This week there is an inner struggle going on in my head. So many things that I shouldn't let pull me down, into depression, things that I have no control over, that happened a long time ago. I just can't push it out of my head. You know how you go over the what ifs? Well, those are the things that I struggle with.
There are a lot of things that I have been able to let go of, push them out, come to terms with the fact that it happened and I can heal and move on but there are also things that I just keep holding on to and I get angry with myself for allowing it to happen.
Two years ago, at a very inconvenient time in my life, I was pregnant. Oh what a blessing! Ummm. Sure. In my case it was more like "Oh Crap! Where are we going to fit one more person in the budget let alone the house or my Jeep!?" We live in a small 3 bedroom house and we barely have room for all of us. Bursting at the seams is an understatement.
Please don't think I'm ungrateful and wouldn't love a new baby to pieces because I finally wrapped my head around it and came to terms with the fact that I was going to be splitting my time between 4 beautiful children. I was in love with the idea actually. However, other members of the household weren't so happy and it was a bit of a buzz kill.
I pushed on though.
We tip toed around the pregnancy subject for a while until everyone became more comfortable with the idea and soon it didn't seem like such a bad thing. Sure, we were going to be so broke we'd have to grow our own food and sell everything we valued to keep afloat but how is a baby ever a bad thing?

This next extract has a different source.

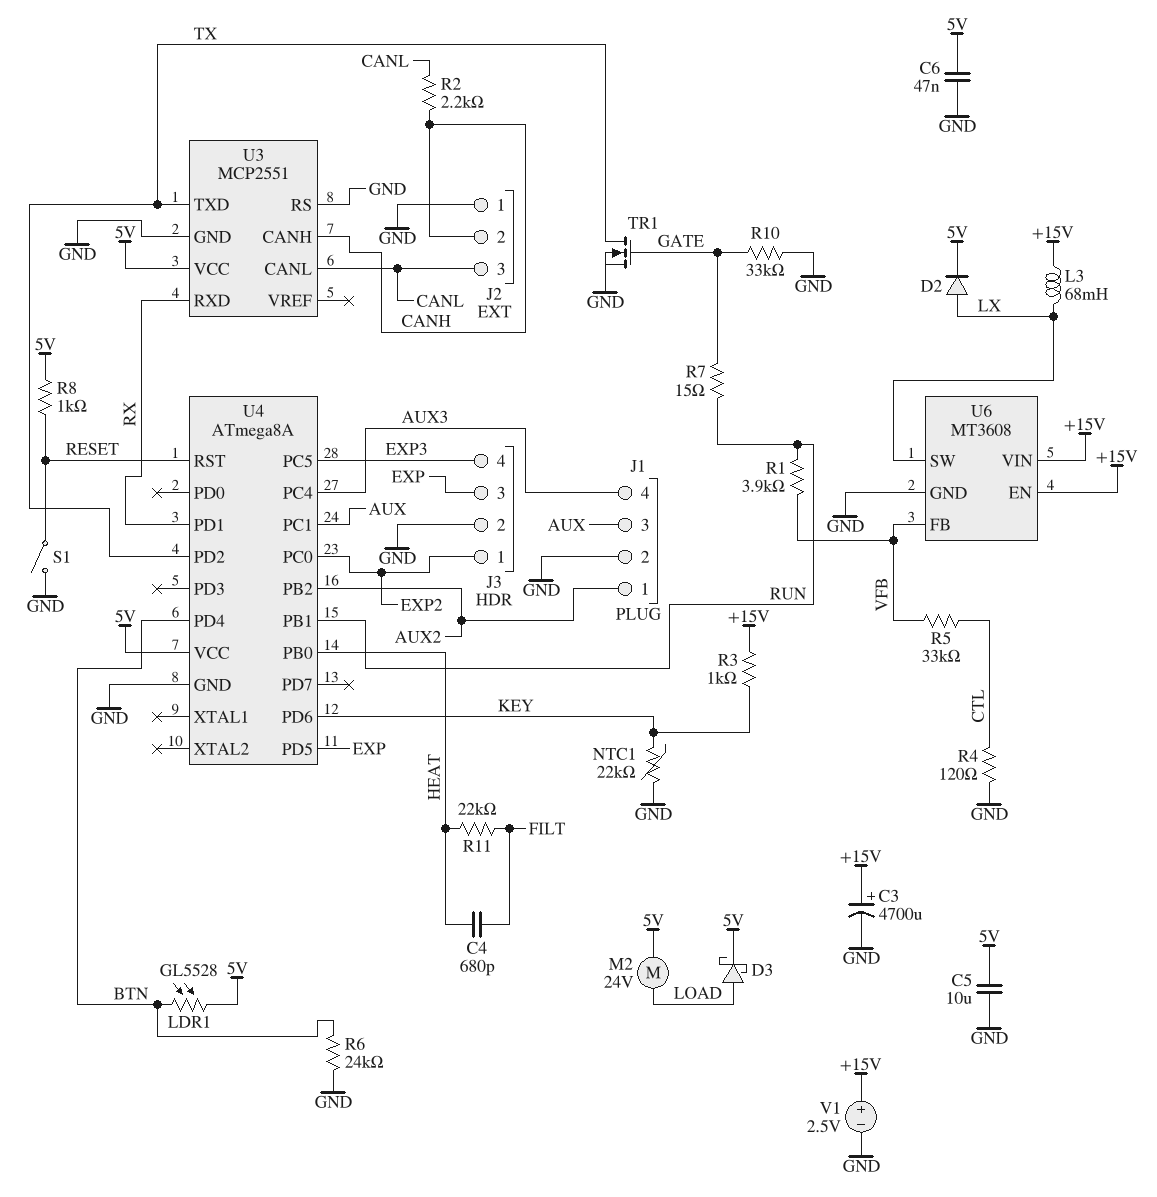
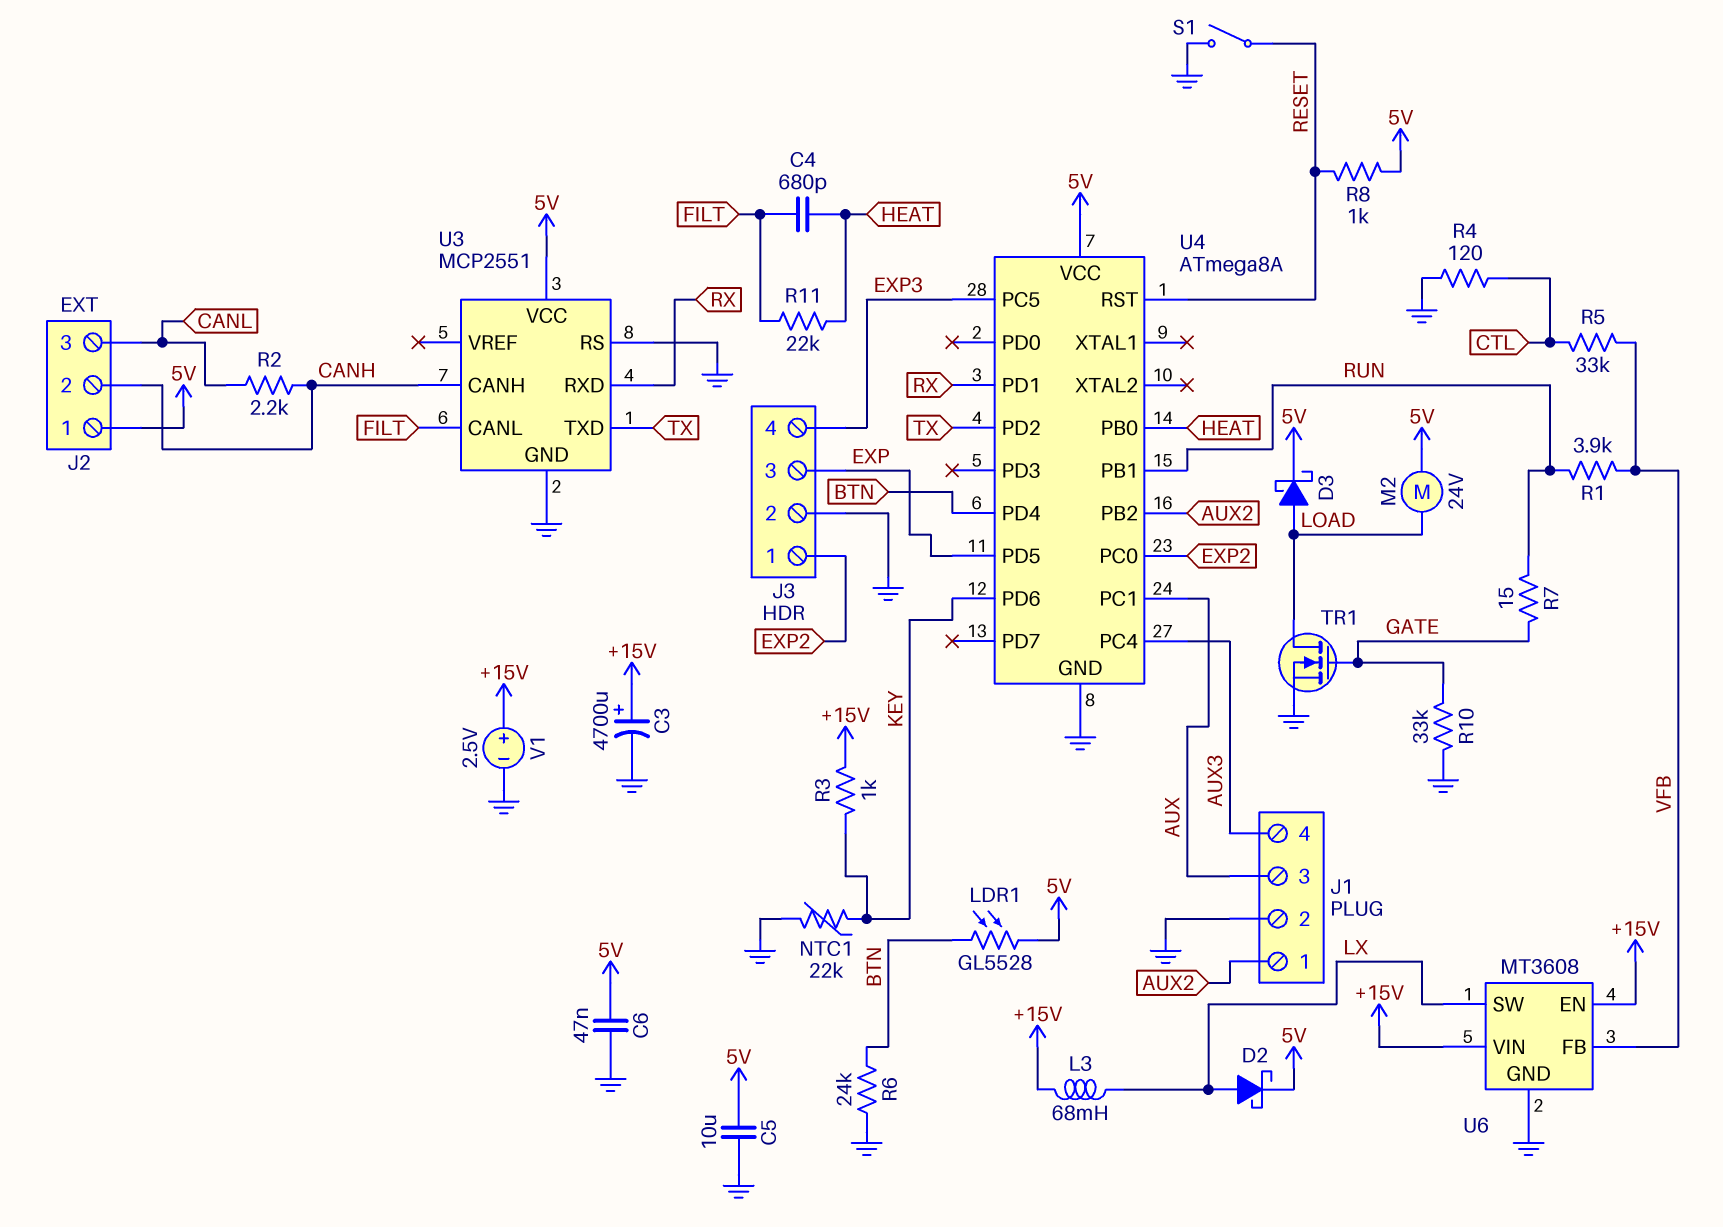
D2: diode (A LX, K 5V) -> schottky (A LX, K 5V)
J2 pin 1: GND -> 5V
TR1: NMOS (G GATE, D TX, S GND) -> NMOS (G GATE, D LOAD, S GND)
U3 pin CANL: CANL -> FILT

Things with the pregnancy were normal, my levels were normal blah blah! I was tired all the time and couldn't keep up with the toddler but I managed. I took my vitamins, cut out 97 percent of the caffeine and ate way more fruits and veggies than humanly possible. I craved salads all the time. I would wake up in the middle of the night and want a salad!
Soon I was picking out names, for a boy. Little overalls and plaid shirts were all I saw. A sweet little boy in a ball cap, chasing my husband around, that's what I imagined. It was a sweet thought but a thought that would sadly never become reality.
There are so many women out there who suffer the loss of a child. No matter how far along we are into the pregnancy there is always the "would've been's or what if's", always that heartache. We ask ourselves what we did wrong. I've gone over it in my head so many times. Was I not a good enough mom? I would've made it work, I know it! What else could I have done?
Does it matter now? It's in the past. I guess not but there's still that idea that I did something wrong or that maybe I was wrong to think I had enough love to go around. Why do we do this to ourselves? I think it's a quality that all mothers have, the ability to take on things that are out of our control and then feel extreme guilt when we can't move mountains.
I went in for a regular appointment for a check up. I felt fine. The midwife helped me onto the "slab" to listen to the baby's heart beat and after about 10 minutes of searching, she brought out the ultrasound machine...........my baby didn't have a heartbeat.
I could see her tiny little nub hands and feet. She was bigger than I thought she would be. All I could do was stare at her black and white image on the screen. I couldn't cry. I felt like someone was sitting there telling me "Sorry, you're just not what we're looking for right now. You can't be this child's mother." It's so silly now that I think about it. I felt like I couldn't cry in front of anyone over a baby I didn't deserve or didn't have the money to support in the first place.
And yes, it turns out, the baby was a girl but you know what, she would've been the cutest little thing in overalls and a ball cap, just like her big sister.
The next day, I had surgery. I came home in a daze and silently mourned my baby, the baby that I felt I had no right to mourn. I refused to ask for help. I stayed in my room and hid from my family, refusing to pick myself back up because I didn't feel I deserved to.
Time has gone by so fast that it hardly seems like two years. Yet, here I am, beating myself up on the Internet. A pile of Kleenex sitting on the table by my laptop. Ewww. I'll make sure to use a Clorox wipe later. This is not a cry for sympathy. This is a call for women to stop beating ourselves up over things that we just can't control. I'll have my cry and then I'll keep going because to do it any other way would be counter productive.